Minnesota Twins – No. 94
- Pitcher
- Born: October 15, 1999 (age 26) Nirgua, Venezuela
- Bats: RightThrows: Right

MLB debut
- September 28, 2023, for the New York Yankees

MLB statistics (through September 23, 2026)
- Win–loss record: 6–7
- Earned run average: 4.63
- Strikeouts: 136
- Stats at Baseball Reference

Teams
- New York Yankees (2023–2025); Los Angeles Dodgers (2025); Chicago White Sox (2025); Tampa Bay Rays (2026); Minnesota Twins (2026–present);

Medals
Men's baseball
Representing Venezuela
World Baseball Classic
| Gold medal – first place | 2026 Miami | Team |

= Yoendrys Gómez =

Venezuelan baseball player (born 1999)

Yoendrys Adrian Gómez (born October 15, 1999) is a Venezuelan professional baseball pitcher for the Minnesota Twins of Major League Baseball (MLB). He has previously played in MLB for the New York Yankees, Los Angeles Dodgers, Chicago White Sox, and Tampa Bay Rays.

==Career==
===New York Yankees===
Gómez signed with the New York Yankees organization as an international free agent on July 2, 2016. Gómez played his first professional season the following year, splitting the season between the Dominican Summer League Yankees and the rookie-level Gulf Coast League Yankees, pitching to a cumulative 0–3 record and 5.40 ERA in 11 games between the two teams. In 2018, Gómez returned to the two teams, recording a 4–1 record and 2.08 ERA in 12 appearances. In 2019, Gómez split the season between the rookie-level Pulaski Yankees and the Single-A Charleston RiverDogs, posting a 4–5 record and 3.99 ERA with 53 strikeouts in 56 1/3 innings of work. He did not play a minor league game in 2020 since the season was cancelled due to the COVID-19 pandemic. The Yankees added him to their 40-man roster after the 2020 season.

Gómez was assigned to the Single-A Tampa Tarpons to begin the 2021 season, posting a 3.42 ERA with 29 strikeouts across 9 starts before suffering a torn ulnar collateral ligament, which was repaired with an internal brace surgery in August 2021. Pitching for the Somerset Patriots in 2022, Gómez pitched the first five innings of a combined seven-inning no-hitter on September 7. After allowing one run in five innings pitched during spring training in 2023, the Yankees assigned Gómez to Double-A Somerset to begin the 2023 season. In 19 starts for Somerset, he logged a 3.58 ERA with 78 strikeouts in 65 1/3 innings of work.

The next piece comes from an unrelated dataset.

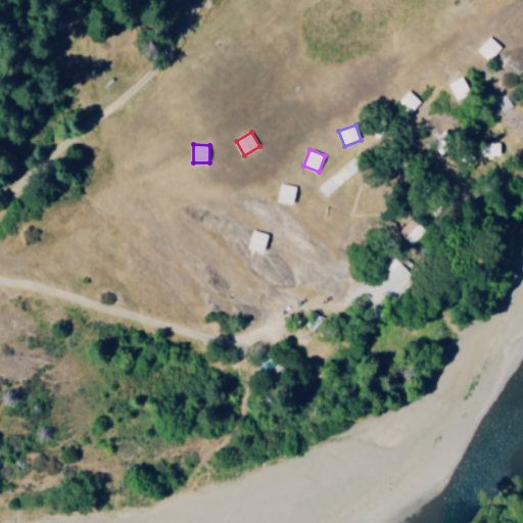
[(328,197),(362,165),(353,156),(319,188),(328,197)]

On September 22, 2023, Gómez was promoted to the major leagues for the first time. He made his major league debut on September 28, tossing two scoreless innings against the Toronto Blue Jays. Gómez was optioned to the Triple–A Scranton/Wilkes-Barre RailRiders to begin the 2024 season.

Gómez made six appearances for the Yankees in 2025, recording a 2.70 ERA with five strikeouts over 10 innings of work. Gómez was designated for assignment by New York on April 22, 2025.

===Los Angeles Dodgers===
On April 25, 2025, Gómez was claimed off waivers by the Los Angeles Dodgers. He pitched 4 1/3 innings over three games and allowed seven runs on 10 hits before he was designated for assignment on May 6.

===Chicago White Sox===
On May 10, 2025, Gómez was claimed off waivers by the Chicago White Sox. On May 20, Gómez was designated for assignment by the White Sox. He cleared waivers and was sent outright to the Triple-A Charlotte Knights on May 23. On August 12, the White Sox added Gómez back to their active roster. He made 12 total appearances (nine starts) for Chicago, posting a 2-2 record and 4.84 ERA with 47 strikeouts across 48 1/3 innings pitched.

===Tampa Bay Rays===
On November 18, 2025, the White Sox traded Gómez and Steven Wilson to the Tampa Bay Rays in exchange for Everson Pereira and Tanner Murray. He made nine appearances for Tampa Bay, but struggled to a 6.23 ERA with 13 strikeouts and one save across 17 1/3 innings pitched. On May 2, 2026, Gómez was designated for assignment by the Rays.

===Minnesota Twins===
On May 6, 2026, Gómez was traded to the Minnesota Twins for cash considerations.